What the task asks: Exactly the lines starting at the line containing "(IHC) image of" and ending at the line containing "photomicrograph of testis" are to be written out from the listing below, both included.

Input for this task:
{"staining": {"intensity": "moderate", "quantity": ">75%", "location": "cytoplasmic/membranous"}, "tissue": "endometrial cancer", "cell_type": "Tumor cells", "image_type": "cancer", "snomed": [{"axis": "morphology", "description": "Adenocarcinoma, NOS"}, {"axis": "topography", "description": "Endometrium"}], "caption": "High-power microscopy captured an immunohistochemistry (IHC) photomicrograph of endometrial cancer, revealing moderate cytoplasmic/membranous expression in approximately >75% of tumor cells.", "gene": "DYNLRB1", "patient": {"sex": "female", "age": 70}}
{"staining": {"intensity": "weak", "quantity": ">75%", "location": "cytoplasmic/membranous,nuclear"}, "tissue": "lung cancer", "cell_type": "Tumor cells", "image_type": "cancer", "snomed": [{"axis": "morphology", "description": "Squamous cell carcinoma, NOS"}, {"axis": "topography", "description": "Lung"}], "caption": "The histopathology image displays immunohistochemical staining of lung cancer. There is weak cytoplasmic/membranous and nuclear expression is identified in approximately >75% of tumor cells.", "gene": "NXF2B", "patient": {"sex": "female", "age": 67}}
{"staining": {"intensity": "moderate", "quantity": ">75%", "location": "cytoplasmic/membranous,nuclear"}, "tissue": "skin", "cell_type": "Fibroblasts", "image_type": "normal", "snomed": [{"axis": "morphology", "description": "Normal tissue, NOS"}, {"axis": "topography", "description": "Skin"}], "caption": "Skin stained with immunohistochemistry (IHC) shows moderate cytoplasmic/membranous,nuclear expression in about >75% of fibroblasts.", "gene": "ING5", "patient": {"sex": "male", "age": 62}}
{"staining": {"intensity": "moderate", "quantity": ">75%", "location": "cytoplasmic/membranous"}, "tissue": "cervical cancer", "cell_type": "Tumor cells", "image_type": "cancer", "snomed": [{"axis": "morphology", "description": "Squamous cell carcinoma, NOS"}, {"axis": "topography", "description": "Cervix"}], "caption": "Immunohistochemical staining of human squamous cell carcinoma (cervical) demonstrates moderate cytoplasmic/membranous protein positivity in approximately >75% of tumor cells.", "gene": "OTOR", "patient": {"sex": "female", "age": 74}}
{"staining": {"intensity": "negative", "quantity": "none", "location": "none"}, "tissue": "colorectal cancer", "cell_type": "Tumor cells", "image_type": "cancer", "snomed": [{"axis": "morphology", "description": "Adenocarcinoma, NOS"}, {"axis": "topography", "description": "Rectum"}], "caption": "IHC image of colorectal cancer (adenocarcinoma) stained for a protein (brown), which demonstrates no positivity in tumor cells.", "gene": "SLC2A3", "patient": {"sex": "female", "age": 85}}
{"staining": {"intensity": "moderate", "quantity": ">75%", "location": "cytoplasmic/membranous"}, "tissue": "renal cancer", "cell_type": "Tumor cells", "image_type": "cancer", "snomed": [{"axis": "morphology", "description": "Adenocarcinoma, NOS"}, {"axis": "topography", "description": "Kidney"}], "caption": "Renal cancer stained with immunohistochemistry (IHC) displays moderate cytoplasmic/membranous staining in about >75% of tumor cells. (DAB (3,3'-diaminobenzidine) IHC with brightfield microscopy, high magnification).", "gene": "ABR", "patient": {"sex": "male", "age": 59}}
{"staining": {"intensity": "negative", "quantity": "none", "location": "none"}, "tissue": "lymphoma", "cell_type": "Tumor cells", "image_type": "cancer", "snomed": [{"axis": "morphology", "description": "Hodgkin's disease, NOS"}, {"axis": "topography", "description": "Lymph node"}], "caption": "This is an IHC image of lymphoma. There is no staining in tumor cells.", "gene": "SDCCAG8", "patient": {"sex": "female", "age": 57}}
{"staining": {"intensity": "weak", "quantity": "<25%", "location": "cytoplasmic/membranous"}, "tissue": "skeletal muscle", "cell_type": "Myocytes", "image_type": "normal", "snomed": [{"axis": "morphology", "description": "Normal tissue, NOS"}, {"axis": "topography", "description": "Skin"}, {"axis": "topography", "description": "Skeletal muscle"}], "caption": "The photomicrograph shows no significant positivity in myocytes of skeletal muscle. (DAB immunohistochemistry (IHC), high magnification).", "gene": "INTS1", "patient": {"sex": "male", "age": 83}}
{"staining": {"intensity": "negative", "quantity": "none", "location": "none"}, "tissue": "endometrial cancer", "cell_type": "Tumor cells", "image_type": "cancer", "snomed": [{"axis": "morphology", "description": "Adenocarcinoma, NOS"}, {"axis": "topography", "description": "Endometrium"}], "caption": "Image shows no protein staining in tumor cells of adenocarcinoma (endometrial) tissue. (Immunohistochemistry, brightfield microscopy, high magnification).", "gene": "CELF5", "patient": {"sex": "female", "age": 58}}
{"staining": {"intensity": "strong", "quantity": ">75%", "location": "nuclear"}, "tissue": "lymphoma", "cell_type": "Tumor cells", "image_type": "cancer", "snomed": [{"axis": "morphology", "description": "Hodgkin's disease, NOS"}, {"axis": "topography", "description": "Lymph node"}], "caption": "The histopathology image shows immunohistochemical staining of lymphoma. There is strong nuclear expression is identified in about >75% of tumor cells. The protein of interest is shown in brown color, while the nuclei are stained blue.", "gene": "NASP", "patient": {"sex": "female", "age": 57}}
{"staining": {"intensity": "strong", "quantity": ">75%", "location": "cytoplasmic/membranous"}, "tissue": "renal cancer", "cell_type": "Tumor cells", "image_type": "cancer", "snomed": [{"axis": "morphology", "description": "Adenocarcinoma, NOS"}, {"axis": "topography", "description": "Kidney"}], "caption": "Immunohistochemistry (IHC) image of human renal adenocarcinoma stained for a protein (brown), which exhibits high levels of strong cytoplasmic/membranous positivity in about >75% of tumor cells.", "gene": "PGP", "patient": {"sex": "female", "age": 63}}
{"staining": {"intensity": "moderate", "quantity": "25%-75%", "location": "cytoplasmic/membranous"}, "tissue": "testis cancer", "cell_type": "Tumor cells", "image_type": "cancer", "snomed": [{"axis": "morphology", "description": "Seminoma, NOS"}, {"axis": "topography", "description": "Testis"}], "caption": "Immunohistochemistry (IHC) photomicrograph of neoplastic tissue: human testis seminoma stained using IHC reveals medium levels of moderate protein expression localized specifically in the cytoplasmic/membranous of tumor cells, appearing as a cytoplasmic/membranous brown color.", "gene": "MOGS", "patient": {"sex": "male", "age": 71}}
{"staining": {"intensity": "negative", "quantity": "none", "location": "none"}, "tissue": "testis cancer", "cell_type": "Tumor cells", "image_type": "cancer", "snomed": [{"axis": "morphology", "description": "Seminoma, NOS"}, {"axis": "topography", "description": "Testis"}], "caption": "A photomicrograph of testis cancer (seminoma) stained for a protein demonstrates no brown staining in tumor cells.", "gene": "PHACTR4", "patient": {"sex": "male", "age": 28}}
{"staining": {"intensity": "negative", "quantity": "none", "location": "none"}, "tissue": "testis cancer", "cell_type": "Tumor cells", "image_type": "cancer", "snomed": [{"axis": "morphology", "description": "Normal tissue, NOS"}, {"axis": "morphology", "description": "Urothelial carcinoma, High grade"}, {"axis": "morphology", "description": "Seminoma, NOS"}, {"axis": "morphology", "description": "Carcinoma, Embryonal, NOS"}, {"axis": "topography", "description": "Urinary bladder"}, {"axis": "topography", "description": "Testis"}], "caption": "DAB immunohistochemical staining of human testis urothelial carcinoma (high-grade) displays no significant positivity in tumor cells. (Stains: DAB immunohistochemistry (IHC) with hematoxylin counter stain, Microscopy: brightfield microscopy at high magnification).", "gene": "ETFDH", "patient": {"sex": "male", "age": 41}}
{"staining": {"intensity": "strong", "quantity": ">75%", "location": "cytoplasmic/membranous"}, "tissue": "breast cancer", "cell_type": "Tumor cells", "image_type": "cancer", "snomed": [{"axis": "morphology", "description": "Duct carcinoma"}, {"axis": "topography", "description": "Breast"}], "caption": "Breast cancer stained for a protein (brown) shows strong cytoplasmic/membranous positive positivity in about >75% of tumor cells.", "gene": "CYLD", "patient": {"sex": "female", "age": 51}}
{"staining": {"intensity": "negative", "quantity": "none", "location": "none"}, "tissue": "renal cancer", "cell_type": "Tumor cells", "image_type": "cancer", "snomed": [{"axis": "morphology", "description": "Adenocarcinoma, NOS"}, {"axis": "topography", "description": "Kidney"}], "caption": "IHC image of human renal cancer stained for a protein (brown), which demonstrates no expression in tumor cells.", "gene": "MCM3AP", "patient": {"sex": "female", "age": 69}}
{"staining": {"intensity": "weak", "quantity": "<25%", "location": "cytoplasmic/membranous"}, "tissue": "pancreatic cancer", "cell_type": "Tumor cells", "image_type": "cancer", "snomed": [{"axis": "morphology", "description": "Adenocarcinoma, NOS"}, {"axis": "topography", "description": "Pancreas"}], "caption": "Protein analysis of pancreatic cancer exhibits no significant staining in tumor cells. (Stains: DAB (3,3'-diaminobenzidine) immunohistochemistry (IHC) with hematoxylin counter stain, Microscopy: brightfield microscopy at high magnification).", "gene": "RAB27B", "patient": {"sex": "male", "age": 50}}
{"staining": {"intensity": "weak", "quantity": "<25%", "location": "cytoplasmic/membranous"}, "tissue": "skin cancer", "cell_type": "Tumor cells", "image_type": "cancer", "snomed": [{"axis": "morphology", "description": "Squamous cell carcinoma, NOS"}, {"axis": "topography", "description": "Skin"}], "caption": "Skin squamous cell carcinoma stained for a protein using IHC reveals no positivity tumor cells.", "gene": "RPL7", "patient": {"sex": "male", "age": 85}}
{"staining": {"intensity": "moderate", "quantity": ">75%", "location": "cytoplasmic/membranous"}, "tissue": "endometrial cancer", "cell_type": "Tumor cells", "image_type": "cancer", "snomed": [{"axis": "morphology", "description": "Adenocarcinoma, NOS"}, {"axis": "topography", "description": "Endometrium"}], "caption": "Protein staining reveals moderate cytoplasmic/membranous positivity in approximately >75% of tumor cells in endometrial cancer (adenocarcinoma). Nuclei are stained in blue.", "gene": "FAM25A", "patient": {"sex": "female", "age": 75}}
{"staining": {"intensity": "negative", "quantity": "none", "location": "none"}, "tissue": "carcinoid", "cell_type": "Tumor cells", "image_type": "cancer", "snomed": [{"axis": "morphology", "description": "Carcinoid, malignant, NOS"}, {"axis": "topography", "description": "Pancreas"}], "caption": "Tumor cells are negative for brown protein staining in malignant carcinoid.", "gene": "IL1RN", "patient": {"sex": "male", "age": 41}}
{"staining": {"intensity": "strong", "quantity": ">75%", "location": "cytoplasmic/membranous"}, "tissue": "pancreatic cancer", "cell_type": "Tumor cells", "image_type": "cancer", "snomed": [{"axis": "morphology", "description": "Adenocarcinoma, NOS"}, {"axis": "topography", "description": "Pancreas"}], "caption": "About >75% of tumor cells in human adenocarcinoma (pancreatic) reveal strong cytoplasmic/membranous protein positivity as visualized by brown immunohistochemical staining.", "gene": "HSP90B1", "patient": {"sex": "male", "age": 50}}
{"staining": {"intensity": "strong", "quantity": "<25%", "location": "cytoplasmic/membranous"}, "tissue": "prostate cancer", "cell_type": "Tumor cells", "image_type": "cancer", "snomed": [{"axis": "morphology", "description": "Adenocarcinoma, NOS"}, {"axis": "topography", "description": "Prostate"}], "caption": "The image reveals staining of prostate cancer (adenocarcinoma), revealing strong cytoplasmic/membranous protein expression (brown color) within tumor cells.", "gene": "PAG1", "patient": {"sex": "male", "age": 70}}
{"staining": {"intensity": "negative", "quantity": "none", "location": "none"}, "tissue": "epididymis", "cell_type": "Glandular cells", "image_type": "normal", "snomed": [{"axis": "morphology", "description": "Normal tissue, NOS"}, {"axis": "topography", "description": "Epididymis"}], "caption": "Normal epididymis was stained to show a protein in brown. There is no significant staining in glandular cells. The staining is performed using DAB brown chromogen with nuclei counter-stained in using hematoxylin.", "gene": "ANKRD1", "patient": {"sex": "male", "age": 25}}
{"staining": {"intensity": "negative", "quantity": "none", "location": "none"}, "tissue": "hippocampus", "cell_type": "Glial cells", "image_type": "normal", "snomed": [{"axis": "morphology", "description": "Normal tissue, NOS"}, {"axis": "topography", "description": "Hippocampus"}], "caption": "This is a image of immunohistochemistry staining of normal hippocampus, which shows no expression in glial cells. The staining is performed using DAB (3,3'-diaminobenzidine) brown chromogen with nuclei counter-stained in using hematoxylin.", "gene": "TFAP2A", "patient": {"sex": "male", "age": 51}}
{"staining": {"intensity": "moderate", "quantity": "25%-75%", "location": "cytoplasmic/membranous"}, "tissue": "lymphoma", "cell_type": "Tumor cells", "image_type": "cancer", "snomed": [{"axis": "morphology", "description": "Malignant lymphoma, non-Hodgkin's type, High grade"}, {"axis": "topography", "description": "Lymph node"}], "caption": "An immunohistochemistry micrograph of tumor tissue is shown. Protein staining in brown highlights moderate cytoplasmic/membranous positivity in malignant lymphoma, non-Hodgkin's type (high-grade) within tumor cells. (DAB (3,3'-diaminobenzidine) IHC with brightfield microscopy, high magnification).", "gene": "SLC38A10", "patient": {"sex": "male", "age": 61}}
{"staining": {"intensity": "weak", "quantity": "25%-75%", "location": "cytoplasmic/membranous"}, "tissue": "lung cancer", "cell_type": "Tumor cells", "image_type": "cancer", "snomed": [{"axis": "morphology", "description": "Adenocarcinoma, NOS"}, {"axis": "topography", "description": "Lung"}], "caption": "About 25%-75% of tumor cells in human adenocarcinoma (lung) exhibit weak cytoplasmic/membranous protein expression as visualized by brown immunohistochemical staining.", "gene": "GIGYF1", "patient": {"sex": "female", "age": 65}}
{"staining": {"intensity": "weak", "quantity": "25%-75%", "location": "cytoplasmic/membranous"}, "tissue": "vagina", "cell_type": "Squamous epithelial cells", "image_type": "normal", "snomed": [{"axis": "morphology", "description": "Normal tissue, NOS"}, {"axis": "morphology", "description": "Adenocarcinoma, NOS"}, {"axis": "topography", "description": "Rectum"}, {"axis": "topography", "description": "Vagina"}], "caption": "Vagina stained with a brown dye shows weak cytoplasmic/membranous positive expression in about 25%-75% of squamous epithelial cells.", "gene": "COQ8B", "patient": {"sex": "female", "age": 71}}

Written answer:
{"staining": {"intensity": "strong", "quantity": ">75%", "location": "cytoplasmic/membranous"}, "tissue": "renal cancer", "cell_type": "Tumor cells", "image_type": "cancer", "snomed": [{"axis": "morphology", "description": "Adenocarcinoma, NOS"}, {"axis": "topography", "description": "Kidney"}], "caption": "Immunohistochemistry (IHC) image of human renal adenocarcinoma stained for a protein (brown), which exhibits high levels of strong cytoplasmic/membranous positivity in about >75% of tumor cells.", "gene": "PGP", "patient": {"sex": "female", "age": 63}}
{"staining": {"intensity": "moderate", "quantity": "25%-75%", "location": "cytoplasmic/membranous"}, "tissue": "testis cancer", "cell_type": "Tumor cells", "image_type": "cancer", "snomed": [{"axis": "morphology", "description": "Seminoma, NOS"}, {"axis": "topography", "description": "Testis"}], "caption": "Immunohistochemistry (IHC) photomicrograph of neoplastic tissue: human testis seminoma stained using IHC reveals medium levels of moderate protein expression localized specifically in the cytoplasmic/membranous of tumor cells, appearing as a cytoplasmic/membranous brown color.", "gene": "MOGS", "patient": {"sex": "male", "age": 71}}
{"staining": {"intensity": "negative", "quantity": "none", "location": "none"}, "tissue": "testis cancer", "cell_type": "Tumor cells", "image_type": "cancer", "snomed": [{"axis": "morphology", "description": "Seminoma, NOS"}, {"axis": "topography", "description": "Testis"}], "caption": "A photomicrograph of testis cancer (seminoma) stained for a protein demonstrates no brown staining in tumor cells.", "gene": "PHACTR4", "patient": {"sex": "male", "age": 28}}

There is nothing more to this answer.